I am very new to SAS and have a basic question.
I am writing a macro containing a Do-To loop from i = 1 to n. I want n to be conditioned on whether a year is less than 2005 or greater than it. If less than than n=10, otherwise n=11.
The year variable is already contained within the macro call so I feel like this should be easy but I'm struggling.
For example something like this code would be ideal:
%do i= 1 %to (if &year. < 2005 then 10; else 11)
This, however, does not seem to work. Is there another way I could easily implement this? Or use something similar to what's above?
Thanks! Your help is greatly appreciated!
For this problem you can take advantage of the fact that SAS converts logical expressions to 0/1 results.
%do i= 1 %to %eval(10 + (&year >= 2005)) ;
For a more general condition just make another variable for the upper bound and use %IF/%THEN logic to set it.
%if &year < 2005 %then %let upper=10;
%else %let upper=11;
%do i= 1 %to &upper;
Related
I need to loop through some date format like 'yyyy-mm-dd' in SAS Macro since my main query body uses Teradata SQL Pass-Thru however my code below is not working where %let wk_first_dt is not picking up 'yyyy-mm-dd' format. The error says
%MACRO DO_APPEND;
%let first_dt_list = '2020-03-11' '2020-03-18';
%local i wk_first_dt;
%do i=1 %to %sysfunc(countw(&first_dt_list));
%let wk_first_dt = %scan(&first_dt_list, &i);
...
proc sql
...
where BILL_DT >= Date &wk_first_dt
AND SL_INVC.BILL_DT <= (Date &wk_first_dt + 7)
...
quit;
...
%END;
%MEND;
%DO_APPEND;
ERROR: Literal contains unmatched quote.
ERROR: The macro DO_APPEND will stop executing.
Did a lot of research and I believe the issue was due to the single quotes in this format 'yyyy-mm-dd' since there is special treatment dealing with single quotes in SAS Macro. however the most popular recommendations like
%let first_dt_list = %str(%')yyyy-mm-dd.%str(%')
won't work in my case. Please kindly point me to the right direction. Thanks in advance!
Btw, in the code above, if I change %scan(&first_dt_list, &i) to '2020-03-11', the whole Macro works - but i just need to loop through multiple dates.
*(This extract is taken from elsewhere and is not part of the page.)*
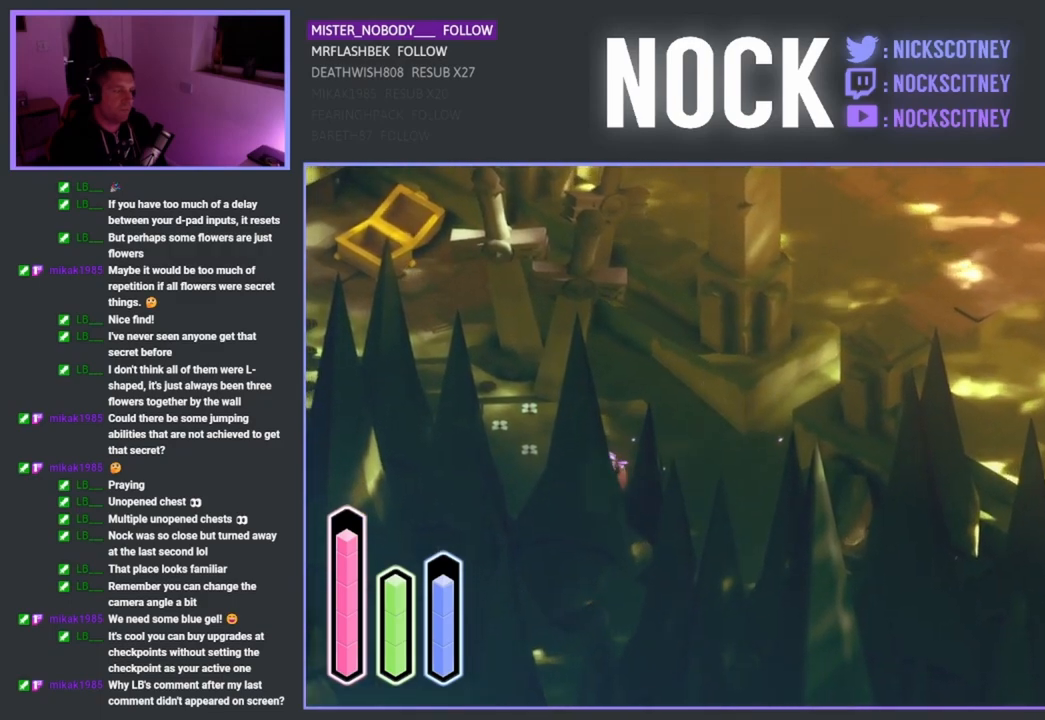
{"dt_ms": 500, "buttons": ["L2"], "left_stick": "down-right", "right_stick": "center", "events": [[33, "L2", "down"], [67, "left_stick", "down-right"]]}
This makes me believe once 'yyyy-mm-dd' is passed to %let wk_first_dt, the issue would be fixed.
Your %SCAN() function call is wrong.
75 %let list = '2020-03-11' '2020-03-18';
76 %put %qscan(&list,1);
'2020
Since you didn't tell %SCAN() what delimiter to use it used ANY of the default set of delimiters, which includes the hyphen.
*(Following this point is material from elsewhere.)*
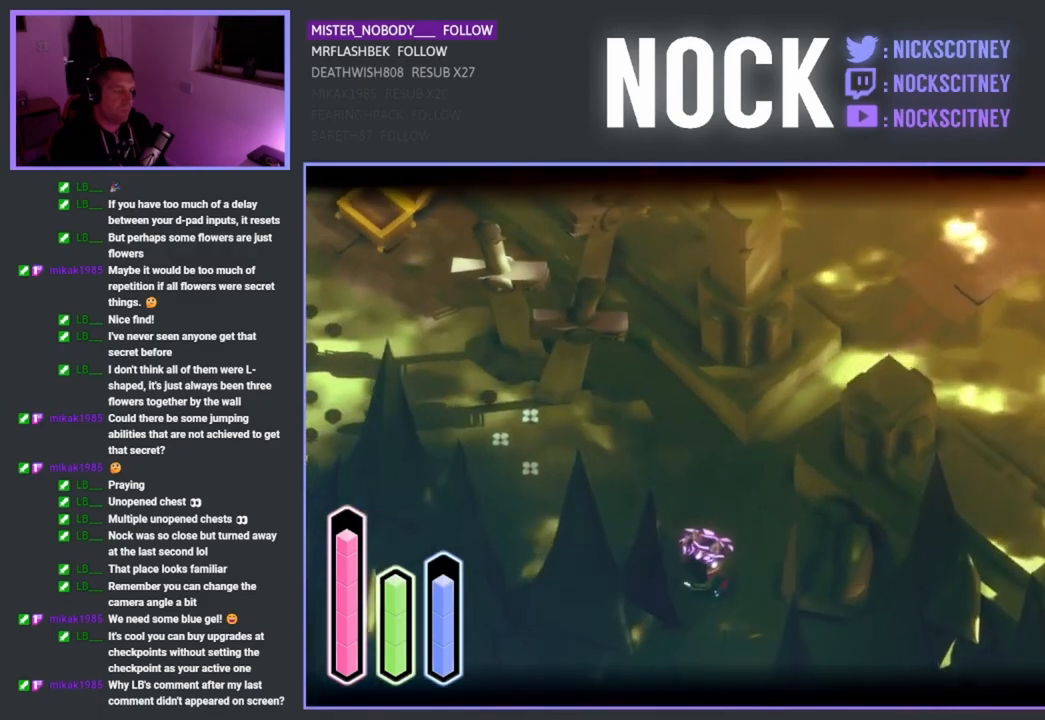
{"dt_ms": 500, "buttons": ["L2"], "left_stick": "down", "right_stick": "center", "events": [[250, "left_stick", "down"]]}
Try telling it that only space should be used as the delimiter.
%do i=1 %to %sysfunc(countw(&first_dt_list, %str( )));
%let wk_first_dt = %scan(&first_dt_list, &i,%str( ));
I have a bunch of character variables which I need to sort out from a large dataset. The unwanted variables all have entries that are the same or are all missing (meaning I want to drop these from the dataset before processing the data further). The data sets are very large so this cannot be done manually, and I will be doing it a lot of times so I am trying to create a macro which will do just this. I have created a list macro variable with all character variables using the following code (The data for my part is different but I use the same sort of code):
data test;
input Obs ID Age;
datalines;
1 2 3
2 2 1
3 2 2
4 3 1
5 3 2
6 3 3
7 4 1
8 4 2
run;
proc contents
data = test
noprint
out = test_info(keep=name);
run;
proc sql noprint;
select name into : testvarlist separated by ' ' from test_info;
quit;
My idea is then to just use a data step to drop this list of variables from the original dataset. Now, the problem is that I need to loop over each variable, and determine if the observations for that variable are all the same or not. My idea is to create a macro that loops over all variables, and for each variable counts the occurrences of the entries. Since the length of this table is equal to the number of unique entries I know that the variable should be dropped if the table is of length 1. My attempt so far is the following code:
%macro ListScanner (org_list);
%local i next_name name_list;
%let name_list = &org_list;
%let i=1;
%do %while (%scan(&name_list, &i) ne );
%let next_name = %scan(&name_list, &i);
%put &next_name;
proc sql;
create table char_occurrences as
select &next_name, count(*) as numberofoccurrences
from &name_list group by &next_name;
select count(*) as countrec from char_occurrences;
quit;
%if countrec = 1 %then %do;
proc sql;
delete &next_name from &org_list;
quit;
%end;
%let i = %eval(&i + 1);
%end;
%mend;
%ListScanner(org_list = &testvarlist);
Though I get syntax errors, and with my real data I get other kinds of problems with not being able to read the data correctly but I am taking one step at a time. I am thinking that I might overcomplicate things so if anyone has an easier solution or can see what might be wrong to I would be very grateful.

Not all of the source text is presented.